- **EXCERPTED TEXT**:
*** Block opens ***

I've tried several different "safe places" for him- A box with styrofoam "noise insulation" and one of his beds in it- that lasted a couple weeks, but he started using it less and the cats took it over. Also squeezed one of his covered/enclosed beds between the layers of the coffee table, thinking that the tight space might make him feel safer, but while he used it like a champ for a week or so, it didn't last (I think once he realizes that he can still hear the noise in there, he no longer wants it). He took a liking to curling up on my Mom's slippers on a file cabinet in the dining room- put a blanket there for him to curl up in, but that's just become another stop in his "round the world" pacing game, and he regularly winds up knocking the blanket off with his incessant moving around.

He's currently also freaking out at my house as well because our CO detector battery was low around xmas, and it beeped several times. Also, duck hunters are out most mornings, and while I can't hear their far off gunfire unless the TV is off, apparently he can. He paces, shakes, pants, and crawls under my bed, resists walking into the hallway, and occasionally digs at my door if alone- only when something freaks him out.

*** Block closes ***

- **EXERCISE REQUIREMENTS**:
(A) Sum up the post about the noise-frightened pet in two sentences.
(B) Continue the post about the noise-frightened pet from the point where it stops.

- **RECORDED DATA**:

*** Block opens ***

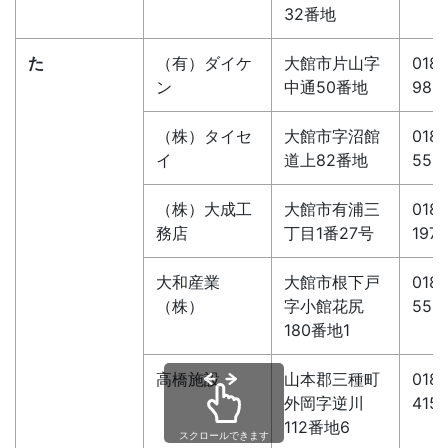
32番地
た
（有）ダイケ
大館市片山字
0186
ン
中通50番地
988
（株）タイセ
大館市字沼館
0186
イ
道上82番地
555
（株）大成工
大館市有浦三
0186
務店
丁目1番27号
1977
大和産業
大館市根下戸
0186
（株）
字小館花尻
556
180番地1
高橋施設
山本郡三種町
0185
外岡字逆川
415
112番地6
スクロールできます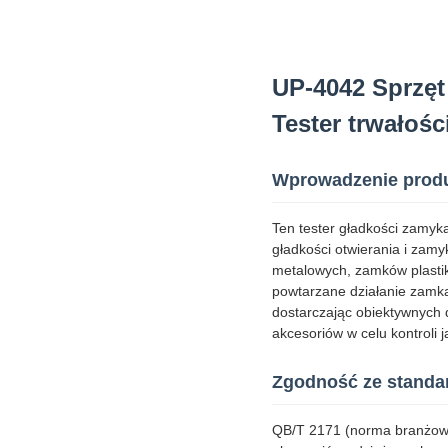
UP-4042 Sprzęt
Tester trwałoś
Wprowadzenie prod
Ten tester gładkości zamyk
gładkości otwierania i zam
metalowych, zamków plasti
powtarzane działanie zamka
dostarczając obiektywnych
akcesoriów w celu kontroli j
Zgodność ze standa
QB/T 2171 (norma branżow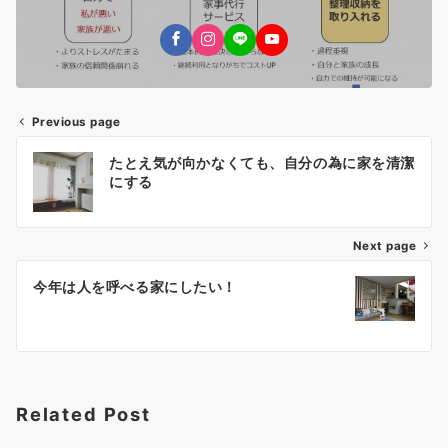
Previous page
投
たとえ気が向かなくても、自分の為に家を清潔
稿
にする
ナ
Next page
ビ
ゲ
今年は人を呼べる家にしたい！
ー
シ
ョ
Related Post
ン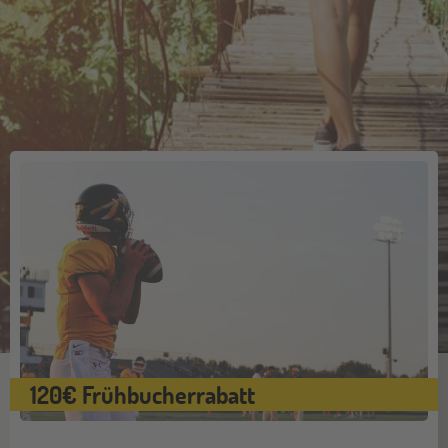
120€ Frühbucherrabatt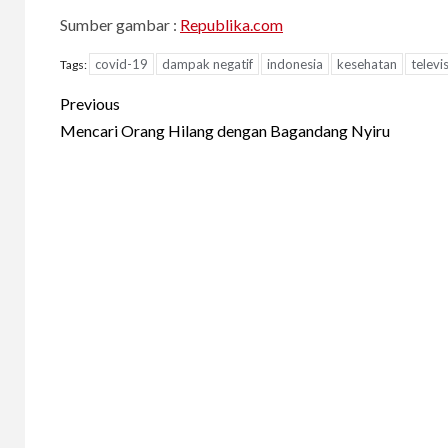
Sumber gambar :
Republika.com
covid-19
dampak negatif
indonesia
kesehatan
televis
Tags:
Continue
Previous
Reading
Mencari Orang Hilang dengan Bagandang Nyiru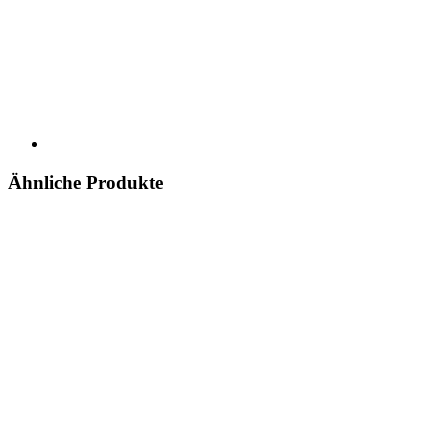
Ähnliche Produkte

*** Block closes ***

- **ANSWERS TO EACH TASK**:
(A) The writer has tried several "safe places" for him, including a box with styrofoam noise insulation, a covered bed squeezed between the layers of the coffee table, and a blanket on the Mom's slippers on a file cabinet, but none lasted. He is also freaking out at the writer's house after a low CO detector battery beeped and because he can hear duck hunters' far-off gunfire, so he paces, shakes, pants, crawls under the bed, resists the hallway, and sometimes digs at the door when alone.

(B)
Sometimes I feel like he should live in the car, as it's really his favorite "inside" place, but I imagine if he spent enough time in it, some random thing would cause him to be afraid of it, too. I had "good" results last fall tying him out in our back yard on nice mornings/afternoons while I was hanging out at my parents' house- it's 300+ feet off the road and none of our immediate neighbors have dogs, so it's fairly safe, I can keep an eye on him through the patio doors from the entire house, and he loves laying out there sunbathing. I may finally have to pull the trigger this spring and get a kennel so he can safely hang out out there when I need to go somewhere without him (my mom is always home and can watch him/bring him in if weather gets bad), but there's always a risk that something could spook him out there as well- we have neighbors 3 houses down who like to light small but loud fireworks off day and night year round, plus who knows what else that I haven't considered. My parents' back deck is partially complete, and when it's finished, he can probably hang out out there on nice days, as he'd be more inclined to try to get back in than to run away, so I don't worry about him trying to get out if I'm home.

Newly discovered fears include the police scanner my Mom likes to listen to on her computer, my Dad's cell ringing (he has the volume up fairly high because he can't hear well), the emergency alert on the TV, the "new message" beep on my phone, our hallway (location of the dreaded CO2 detector), the click of the laser light button when I play with my cats (he's uninterested in the light), people chewing gum (heaven forbid they blow and pop a bubble), my BIL's diesel work truck, the velcro closures on his coat and neoprene vest, and a variety of sounds heard through our security camera which don't bother him in real life (wind blowing, people talking, car doors closing, etc).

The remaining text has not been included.